Random Read & Write Patterns
Now we’ll see the dependence of the drive’s performance in random read and write modes on the size of the processed data blocks.
We will discuss the results in two ways. For small-size data chunks we will draw graphs showing the dependence of the amount of operations per second on the data chunk size. For large chunks we will compare performance depending on data-transfer rate in megabytes per second. This approach helps us evaluate the disk subsystem’s performance in two typical scenarios: working with small data chunks is typical for databases. The amount of operations per second is more important than sheer speed then. Working with large data blocks is nearly the same as working with small files, and the traditional measurement of speed in megabytes per second becomes more relevant.
Today’s HDDs can effectively cache small data blocks at writing, delivering high performance. The modest read speed is due to the high access time.
Nothing can save the day if the interface is much slower than the hard disk drive itself. The Solo reaches its top write speed on 512KB data blocks as the USB interface cannot pump through more data. The read speed hits the ceiling at much larger data blocks.

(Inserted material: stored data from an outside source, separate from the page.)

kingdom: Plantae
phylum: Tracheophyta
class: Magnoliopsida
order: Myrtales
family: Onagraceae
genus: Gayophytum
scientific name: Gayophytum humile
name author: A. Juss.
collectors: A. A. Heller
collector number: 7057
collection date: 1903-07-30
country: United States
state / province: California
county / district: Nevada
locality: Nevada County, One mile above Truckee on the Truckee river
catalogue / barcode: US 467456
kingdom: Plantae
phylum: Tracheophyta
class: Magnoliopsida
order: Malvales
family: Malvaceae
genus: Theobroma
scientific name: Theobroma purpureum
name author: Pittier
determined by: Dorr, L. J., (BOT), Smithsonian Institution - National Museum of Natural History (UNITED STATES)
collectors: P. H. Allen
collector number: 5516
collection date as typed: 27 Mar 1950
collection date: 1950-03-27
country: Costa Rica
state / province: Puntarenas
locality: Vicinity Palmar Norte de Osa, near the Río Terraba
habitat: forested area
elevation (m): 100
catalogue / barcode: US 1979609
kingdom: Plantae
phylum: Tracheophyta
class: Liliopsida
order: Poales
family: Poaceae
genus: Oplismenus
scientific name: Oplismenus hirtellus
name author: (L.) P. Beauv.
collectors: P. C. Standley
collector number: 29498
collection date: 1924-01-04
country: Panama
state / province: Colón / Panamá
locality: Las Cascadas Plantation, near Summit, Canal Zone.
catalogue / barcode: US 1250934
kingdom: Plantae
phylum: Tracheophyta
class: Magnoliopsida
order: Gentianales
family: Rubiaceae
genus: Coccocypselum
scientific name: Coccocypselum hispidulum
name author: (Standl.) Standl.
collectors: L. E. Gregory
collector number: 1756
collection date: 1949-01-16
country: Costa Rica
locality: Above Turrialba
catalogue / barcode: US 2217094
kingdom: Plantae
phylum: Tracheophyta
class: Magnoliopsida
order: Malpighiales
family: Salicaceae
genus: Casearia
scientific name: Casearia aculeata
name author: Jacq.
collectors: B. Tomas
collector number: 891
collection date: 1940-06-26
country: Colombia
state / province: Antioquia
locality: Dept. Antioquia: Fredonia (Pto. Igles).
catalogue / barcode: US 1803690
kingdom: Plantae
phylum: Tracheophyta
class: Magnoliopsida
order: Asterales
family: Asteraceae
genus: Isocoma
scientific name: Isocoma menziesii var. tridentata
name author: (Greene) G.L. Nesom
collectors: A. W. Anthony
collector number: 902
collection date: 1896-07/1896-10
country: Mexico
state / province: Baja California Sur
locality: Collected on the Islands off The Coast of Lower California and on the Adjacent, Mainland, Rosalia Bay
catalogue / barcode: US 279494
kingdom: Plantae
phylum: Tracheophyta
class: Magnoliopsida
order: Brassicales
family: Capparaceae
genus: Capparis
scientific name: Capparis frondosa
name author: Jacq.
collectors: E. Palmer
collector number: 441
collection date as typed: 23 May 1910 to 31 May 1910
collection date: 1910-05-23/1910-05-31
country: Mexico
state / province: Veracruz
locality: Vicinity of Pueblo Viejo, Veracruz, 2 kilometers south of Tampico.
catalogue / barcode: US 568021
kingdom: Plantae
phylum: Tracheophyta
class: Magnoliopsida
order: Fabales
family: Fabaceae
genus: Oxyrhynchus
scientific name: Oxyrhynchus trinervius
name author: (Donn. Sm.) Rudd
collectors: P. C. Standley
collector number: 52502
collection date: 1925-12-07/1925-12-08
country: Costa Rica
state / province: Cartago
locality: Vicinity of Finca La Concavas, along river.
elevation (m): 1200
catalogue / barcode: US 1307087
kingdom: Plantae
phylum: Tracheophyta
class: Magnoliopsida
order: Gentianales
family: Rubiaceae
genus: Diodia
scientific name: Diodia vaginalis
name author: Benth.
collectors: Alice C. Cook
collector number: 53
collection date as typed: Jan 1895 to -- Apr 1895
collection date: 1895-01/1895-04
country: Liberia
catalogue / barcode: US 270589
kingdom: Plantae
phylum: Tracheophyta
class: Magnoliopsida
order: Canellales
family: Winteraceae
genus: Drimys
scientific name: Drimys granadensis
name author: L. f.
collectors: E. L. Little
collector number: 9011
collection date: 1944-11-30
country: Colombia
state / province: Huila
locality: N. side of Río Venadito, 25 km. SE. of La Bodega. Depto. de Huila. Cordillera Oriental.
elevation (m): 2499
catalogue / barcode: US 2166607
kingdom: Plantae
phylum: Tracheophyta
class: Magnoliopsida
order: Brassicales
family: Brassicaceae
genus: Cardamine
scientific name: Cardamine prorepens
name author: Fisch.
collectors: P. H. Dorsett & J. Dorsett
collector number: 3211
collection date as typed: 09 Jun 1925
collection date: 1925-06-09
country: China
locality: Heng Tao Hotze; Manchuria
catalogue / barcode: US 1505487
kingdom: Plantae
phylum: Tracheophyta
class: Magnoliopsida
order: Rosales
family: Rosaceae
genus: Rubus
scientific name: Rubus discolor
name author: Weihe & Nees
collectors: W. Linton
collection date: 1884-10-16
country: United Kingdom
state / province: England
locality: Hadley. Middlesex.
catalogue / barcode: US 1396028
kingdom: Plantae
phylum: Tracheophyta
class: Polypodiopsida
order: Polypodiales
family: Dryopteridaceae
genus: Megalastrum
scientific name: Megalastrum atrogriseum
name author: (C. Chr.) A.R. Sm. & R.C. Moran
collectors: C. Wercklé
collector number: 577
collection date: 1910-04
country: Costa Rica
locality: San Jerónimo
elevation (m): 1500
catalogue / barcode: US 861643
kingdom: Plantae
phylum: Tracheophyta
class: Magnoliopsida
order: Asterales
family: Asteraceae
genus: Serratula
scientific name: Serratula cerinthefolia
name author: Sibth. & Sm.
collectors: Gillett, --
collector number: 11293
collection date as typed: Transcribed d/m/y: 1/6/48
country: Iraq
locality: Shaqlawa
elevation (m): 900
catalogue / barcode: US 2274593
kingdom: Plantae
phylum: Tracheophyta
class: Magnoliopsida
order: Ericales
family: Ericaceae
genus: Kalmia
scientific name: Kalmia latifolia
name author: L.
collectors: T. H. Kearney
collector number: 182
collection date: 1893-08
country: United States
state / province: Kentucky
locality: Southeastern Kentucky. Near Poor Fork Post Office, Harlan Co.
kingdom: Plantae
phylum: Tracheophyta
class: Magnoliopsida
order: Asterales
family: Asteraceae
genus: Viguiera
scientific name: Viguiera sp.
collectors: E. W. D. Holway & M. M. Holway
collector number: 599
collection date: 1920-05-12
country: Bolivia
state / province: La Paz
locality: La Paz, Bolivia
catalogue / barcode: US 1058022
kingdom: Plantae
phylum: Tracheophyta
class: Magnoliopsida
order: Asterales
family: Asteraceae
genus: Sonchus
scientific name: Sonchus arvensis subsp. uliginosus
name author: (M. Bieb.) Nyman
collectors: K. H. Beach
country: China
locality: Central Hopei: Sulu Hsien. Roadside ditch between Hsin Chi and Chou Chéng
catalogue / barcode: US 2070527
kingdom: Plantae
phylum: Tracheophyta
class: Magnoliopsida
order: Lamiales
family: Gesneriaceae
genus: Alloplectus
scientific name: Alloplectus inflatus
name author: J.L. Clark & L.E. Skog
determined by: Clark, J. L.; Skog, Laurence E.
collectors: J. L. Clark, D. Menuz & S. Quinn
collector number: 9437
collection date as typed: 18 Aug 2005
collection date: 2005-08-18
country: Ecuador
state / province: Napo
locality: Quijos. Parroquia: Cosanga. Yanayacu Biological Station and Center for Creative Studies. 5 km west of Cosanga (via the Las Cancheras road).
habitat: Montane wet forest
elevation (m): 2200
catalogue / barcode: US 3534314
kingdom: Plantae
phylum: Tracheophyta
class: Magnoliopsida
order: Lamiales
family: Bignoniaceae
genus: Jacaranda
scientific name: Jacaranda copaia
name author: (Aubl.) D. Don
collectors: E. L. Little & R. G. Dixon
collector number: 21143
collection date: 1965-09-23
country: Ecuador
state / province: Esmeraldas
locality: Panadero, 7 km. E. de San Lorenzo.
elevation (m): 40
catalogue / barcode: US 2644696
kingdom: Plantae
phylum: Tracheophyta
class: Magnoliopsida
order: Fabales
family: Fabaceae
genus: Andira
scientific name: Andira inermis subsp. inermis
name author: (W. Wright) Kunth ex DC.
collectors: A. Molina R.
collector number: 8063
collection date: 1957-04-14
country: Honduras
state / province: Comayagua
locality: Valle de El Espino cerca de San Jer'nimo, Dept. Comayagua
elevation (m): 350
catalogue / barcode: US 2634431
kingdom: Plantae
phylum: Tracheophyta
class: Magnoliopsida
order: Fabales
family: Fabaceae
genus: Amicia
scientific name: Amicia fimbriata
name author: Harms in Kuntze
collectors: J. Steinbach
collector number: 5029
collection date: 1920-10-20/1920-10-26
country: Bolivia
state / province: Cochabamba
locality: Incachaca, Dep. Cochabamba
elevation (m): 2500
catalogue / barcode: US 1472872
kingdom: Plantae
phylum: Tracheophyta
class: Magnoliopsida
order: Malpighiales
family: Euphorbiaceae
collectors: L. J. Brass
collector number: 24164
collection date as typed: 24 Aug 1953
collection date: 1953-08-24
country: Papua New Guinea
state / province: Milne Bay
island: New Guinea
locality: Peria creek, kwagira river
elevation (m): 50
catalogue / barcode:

In the Database pattern the drive is processing a stream of requests to read and write 8KB random-address data blocks. The ratio of read to write requests is changing from 0% to 100% with a step of 10% throughout the test while the request queue depth varies from 1 to 256.
You can click this link to view the tabled results for the IOMeter: Database pattern.
The graph is indicative of very low performance. The USB interface is the culprit again. As opposed to eSATA, USB does not support queuing requests on the drive. The queue can only be built in the USB driver. As the result, it is only at long queue depths that there is a noticeable performance growth.